> **ARBEITSANWEISUNG**:
Setze den Text über die Fotocollagen von Dominique Raack im Anschluss an seinen letzten Satz fort.

> **SEITENTEXT**:
Die 42-Jährige fotografiert seit ihren Jugendjahren alles, was ihr in der Natur über den Weg läuft – ob in ihrer Heimat oder während ihrer Auslandsaufenthalte in Neuseeland, der Ukraine und in Spanien. Aus ihrer eigenen Bilddatenbank sucht sie dann passende Motive heraus und fügt sie mithilfe von Photoshop zu neuen Kompositionen zusammen. „Zu Anfang habe ich eine Idee, aber dann gehe ich sehr intuitiv vor, sodass das Ergebnis meist ganz anders aussieht“, erzählt Raack. Entstanden sind Collagen, die aufgrund ihrer bräunlichen Farbigkeit und ihrer Grobkörnigkeit eine nostalgische Stimmung verbreiten. Das Dargestellte kommt allerdings eher einer Traumwelt gleich. Elemente überlappen einander, andere verschwimmen mit dem Hintergrund, als wären sie von Dunst umhüllt. Und was machen eigentlich die zwei Nashörner auf dem Sprungbrett?

Der Mond soll symbolhaft für den Kreislauf des Lebens stehen, der inmitten der Beziehung zwischen Natur und Mensch verläuft. In jeder Fotoarbeit ist die Konstellation der Bildelemente anders – man schaut also jedes Mal aus einer anderen Perspektive auf die Zusammenhänge. Der Blickwinkel entscheidet, welche Beziehung sichtbar wird. Zugleich macht er fest, wie groß der Raum für das eigene Handeln ist. Die Zartheit der Fäden lenkt weiter zur Frage: Was kann der Protagonist verändern, ohne das feine Netzwerk zu zerstören?

Dominique Raack hat Medienwissenschaft an der Universität Potsdam studiert. Sie beschäftigte sich hauptsächlich mit Videodokumentationen und -animationen, bevor sie zum Medium Einzelbild kam. Seit 2014 arbeitet sie auch mit Keramik. „Normalerweise sitze ich den ganzen Tag am Computer. Nun habe ich gemerkt, dass ich sehr gerne etwas mit den Händen forme“, berichtet die Künstlerin. In ihrem Arbeitsraum im Rechenzentrum in der Potsdamer Innenstadt, den sie im vergangenen Herbst bezogen hat, sei das allerdings doch ein bisschen zu gefährlich. Der Ton könne die Technik beschädigen. Hier arbeite sie ausschließlich mit Fotos.

> **DATENSATZAUSZUG**:
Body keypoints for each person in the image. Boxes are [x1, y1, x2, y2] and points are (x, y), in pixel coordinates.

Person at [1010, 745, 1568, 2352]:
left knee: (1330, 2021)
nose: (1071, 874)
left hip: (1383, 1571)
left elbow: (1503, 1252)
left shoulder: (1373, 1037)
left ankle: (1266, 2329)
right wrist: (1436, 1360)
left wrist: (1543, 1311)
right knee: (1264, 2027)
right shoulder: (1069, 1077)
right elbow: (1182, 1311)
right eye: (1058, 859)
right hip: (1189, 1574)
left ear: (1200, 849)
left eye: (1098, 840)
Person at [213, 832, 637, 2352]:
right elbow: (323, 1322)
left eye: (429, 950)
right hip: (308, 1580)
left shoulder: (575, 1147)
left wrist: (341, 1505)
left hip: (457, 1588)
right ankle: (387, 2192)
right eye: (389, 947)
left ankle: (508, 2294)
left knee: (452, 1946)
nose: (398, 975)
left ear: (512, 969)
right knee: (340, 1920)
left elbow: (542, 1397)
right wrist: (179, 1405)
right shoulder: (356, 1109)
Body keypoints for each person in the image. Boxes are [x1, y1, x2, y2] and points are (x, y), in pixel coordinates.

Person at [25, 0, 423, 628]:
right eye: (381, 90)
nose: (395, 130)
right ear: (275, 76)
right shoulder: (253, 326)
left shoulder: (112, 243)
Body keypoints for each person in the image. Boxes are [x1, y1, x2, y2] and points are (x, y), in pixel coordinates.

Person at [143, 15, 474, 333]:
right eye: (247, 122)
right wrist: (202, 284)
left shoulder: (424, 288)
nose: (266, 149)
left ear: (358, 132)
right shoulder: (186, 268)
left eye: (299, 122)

> **GELÖSTE AUFGABE**:
Vier ihrer Keramikarbeiten werden im Pomonatempel ausgestellt. Die analog gefertigten runden Platten mit jeweils einem Durchmesser von rund 24 Zentimetern bilden einen Kontrast zu den Fotoarbeiten. Ihre Oberflächen sind unterschiedlich gestaltet. Linien und kreisförmige Erhöhungen erinnern an Formen aus der Natur: an Tropfen, an die Maserungen von Baumrinden, an Bienenwaben oder Muschelschalen. Die vier Keramiken sollen jeweils symbolhaft für alle vier Elemente stehen. Jede Keramikarbeit verweist also auf das Zusammenwirken von Feuer, Wasser, Luft und Erde.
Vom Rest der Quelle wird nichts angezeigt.